Le telefonate erotiche non costituiscono attività di prostituzione. È quanto chiarisce la Terza Sezione penale della Corte di Cassazione (sentenza n.333546/2012) spiegando che "le 'prestazioni vocali' effettuate, sia pure al fine di eccitare sessualmente l'interlocutore, non possono equivalere a prestazioni sessuali, non impegnando zone corporali erogene". Sulla base di questa motivazione è stata annullata la condanna inflitta a un 35enne accusato di aver favoreggiato, sfruttato e agevolato la prostituzione di una ragazza che aveva invitato a fare telefonate erotiche a pagamento, dando anche istruzioni su come svolgere l'attività.

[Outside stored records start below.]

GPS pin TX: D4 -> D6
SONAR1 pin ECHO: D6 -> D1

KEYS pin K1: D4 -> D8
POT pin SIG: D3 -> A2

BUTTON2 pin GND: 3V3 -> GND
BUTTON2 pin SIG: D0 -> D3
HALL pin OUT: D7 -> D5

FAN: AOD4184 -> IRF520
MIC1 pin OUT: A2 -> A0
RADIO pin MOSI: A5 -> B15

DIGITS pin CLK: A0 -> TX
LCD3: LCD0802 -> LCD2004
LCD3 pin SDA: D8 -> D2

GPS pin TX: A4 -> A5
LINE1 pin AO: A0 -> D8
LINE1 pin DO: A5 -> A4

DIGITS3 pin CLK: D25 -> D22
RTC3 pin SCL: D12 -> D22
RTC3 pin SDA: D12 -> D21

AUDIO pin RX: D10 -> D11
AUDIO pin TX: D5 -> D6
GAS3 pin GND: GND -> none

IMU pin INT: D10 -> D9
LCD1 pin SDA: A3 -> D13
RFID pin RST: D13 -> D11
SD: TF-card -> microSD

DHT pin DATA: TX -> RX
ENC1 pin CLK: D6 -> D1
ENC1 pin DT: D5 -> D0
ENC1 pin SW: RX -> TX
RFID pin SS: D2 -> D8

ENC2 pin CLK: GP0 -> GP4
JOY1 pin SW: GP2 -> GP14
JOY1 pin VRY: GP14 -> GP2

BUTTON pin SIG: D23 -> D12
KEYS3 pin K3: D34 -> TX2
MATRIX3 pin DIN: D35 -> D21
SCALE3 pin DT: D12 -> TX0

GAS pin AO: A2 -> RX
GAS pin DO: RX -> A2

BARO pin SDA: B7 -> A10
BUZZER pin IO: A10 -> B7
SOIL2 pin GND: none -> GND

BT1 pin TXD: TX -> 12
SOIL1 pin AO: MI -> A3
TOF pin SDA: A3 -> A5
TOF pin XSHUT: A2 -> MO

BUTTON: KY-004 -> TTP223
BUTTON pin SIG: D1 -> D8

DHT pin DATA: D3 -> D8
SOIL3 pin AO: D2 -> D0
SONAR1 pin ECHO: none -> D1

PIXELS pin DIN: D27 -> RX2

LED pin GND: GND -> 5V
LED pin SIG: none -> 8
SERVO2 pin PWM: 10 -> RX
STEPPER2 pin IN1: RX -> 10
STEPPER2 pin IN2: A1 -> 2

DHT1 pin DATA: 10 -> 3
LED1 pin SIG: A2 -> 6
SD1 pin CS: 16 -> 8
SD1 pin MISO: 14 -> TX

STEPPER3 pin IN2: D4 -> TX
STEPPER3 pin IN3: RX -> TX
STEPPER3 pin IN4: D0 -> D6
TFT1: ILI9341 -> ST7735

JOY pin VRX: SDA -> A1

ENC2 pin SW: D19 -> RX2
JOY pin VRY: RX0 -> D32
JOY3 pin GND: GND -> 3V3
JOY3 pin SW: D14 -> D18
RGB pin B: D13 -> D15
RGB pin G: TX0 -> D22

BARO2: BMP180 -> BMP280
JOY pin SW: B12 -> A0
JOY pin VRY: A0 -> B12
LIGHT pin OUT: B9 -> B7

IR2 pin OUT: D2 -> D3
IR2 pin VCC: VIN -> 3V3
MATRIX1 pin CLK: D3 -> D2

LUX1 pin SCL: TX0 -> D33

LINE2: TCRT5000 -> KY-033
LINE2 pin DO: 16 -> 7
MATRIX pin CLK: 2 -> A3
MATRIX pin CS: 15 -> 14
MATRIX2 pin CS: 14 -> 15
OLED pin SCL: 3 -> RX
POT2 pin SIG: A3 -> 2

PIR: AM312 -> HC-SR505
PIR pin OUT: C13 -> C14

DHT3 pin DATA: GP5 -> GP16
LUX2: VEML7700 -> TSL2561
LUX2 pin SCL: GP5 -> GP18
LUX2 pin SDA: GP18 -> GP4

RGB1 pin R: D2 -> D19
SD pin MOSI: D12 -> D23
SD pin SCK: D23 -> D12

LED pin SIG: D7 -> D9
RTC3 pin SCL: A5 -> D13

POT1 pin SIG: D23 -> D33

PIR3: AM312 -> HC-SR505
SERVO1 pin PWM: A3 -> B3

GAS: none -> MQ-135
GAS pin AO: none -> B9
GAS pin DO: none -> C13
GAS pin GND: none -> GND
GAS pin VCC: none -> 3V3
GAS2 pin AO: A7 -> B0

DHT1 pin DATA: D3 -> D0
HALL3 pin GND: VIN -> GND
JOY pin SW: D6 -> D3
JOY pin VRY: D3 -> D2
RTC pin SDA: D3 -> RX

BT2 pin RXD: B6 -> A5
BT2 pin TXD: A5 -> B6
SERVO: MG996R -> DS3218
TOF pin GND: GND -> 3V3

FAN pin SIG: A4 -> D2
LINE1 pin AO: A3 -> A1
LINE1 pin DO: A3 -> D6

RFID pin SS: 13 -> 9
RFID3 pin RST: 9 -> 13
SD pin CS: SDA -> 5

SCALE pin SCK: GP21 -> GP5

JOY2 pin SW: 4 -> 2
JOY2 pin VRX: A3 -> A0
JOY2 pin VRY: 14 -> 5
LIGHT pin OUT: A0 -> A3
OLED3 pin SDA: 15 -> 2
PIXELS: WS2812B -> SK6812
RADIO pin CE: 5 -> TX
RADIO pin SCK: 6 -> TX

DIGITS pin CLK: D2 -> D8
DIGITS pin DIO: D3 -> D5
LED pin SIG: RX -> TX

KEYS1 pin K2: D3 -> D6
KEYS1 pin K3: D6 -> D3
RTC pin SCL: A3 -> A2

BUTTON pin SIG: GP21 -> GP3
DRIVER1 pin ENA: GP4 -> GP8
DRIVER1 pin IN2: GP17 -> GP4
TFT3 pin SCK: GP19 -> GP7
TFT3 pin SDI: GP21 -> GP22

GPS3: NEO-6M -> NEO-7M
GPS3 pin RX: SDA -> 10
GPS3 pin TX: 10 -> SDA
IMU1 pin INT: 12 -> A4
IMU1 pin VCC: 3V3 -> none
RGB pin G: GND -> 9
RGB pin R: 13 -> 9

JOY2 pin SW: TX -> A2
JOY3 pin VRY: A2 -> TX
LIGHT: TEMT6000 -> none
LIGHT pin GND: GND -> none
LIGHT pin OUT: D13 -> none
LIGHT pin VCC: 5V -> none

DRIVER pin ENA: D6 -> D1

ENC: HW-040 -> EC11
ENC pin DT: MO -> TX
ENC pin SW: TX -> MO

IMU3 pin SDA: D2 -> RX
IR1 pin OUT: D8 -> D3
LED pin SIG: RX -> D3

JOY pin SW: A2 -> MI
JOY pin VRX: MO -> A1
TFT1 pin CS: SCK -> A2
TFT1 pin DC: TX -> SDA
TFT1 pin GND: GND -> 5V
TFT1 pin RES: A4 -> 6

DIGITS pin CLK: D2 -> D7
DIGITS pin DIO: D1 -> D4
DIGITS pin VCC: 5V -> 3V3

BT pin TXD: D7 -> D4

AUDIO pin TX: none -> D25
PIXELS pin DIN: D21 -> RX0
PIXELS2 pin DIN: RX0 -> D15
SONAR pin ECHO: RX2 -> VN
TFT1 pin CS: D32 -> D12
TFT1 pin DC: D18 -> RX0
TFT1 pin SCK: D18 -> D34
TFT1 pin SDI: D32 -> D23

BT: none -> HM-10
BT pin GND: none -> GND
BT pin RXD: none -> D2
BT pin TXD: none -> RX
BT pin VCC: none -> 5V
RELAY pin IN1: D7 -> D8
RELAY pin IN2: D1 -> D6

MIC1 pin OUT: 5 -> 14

Secondo gli ermellini i giudici di merito (nella specie la corte d'appello di Milano) avrebbero impropriamente valorizzato "la possibilita' di attivita' di prostituzione svolta a distanza" e trascurato "la necessita' della presenza dell'atto sessuale quale elemento caratterizzante l'atto di prostituzione". In questo modo la Corte d'Appello ha erroneamente ritenuto che nella fattispecie si potesse integrare il reato di favoreggiamento e sfruttamento della prostituzione con riferimento alle telefonate.

Nel ricorso per Cassazione l'imputato aveva sostenuto che per una condanna di tal genere sarebbe stato necessario il compimento di un atto sessuale cosa che non si era naturalmente verificata con le telefonate.

Una tesi questa che ha fatto breccia nei giudici del Palazzaccio che hanno così accolto il ricorso ricordando che già in precedenza la stessa Corte aveva chiarito come esula dall'area di prestazione prostitutiva "il mero fatto di denudarsi dietro corrispettivo onde eccitare l'istinto sessuale salvo che, significativamente, a tal fatto non si accompagnino anche contatti corporei (ad es. 'lap dance' con accarezzamento dei fianchi da parte dei clienti)".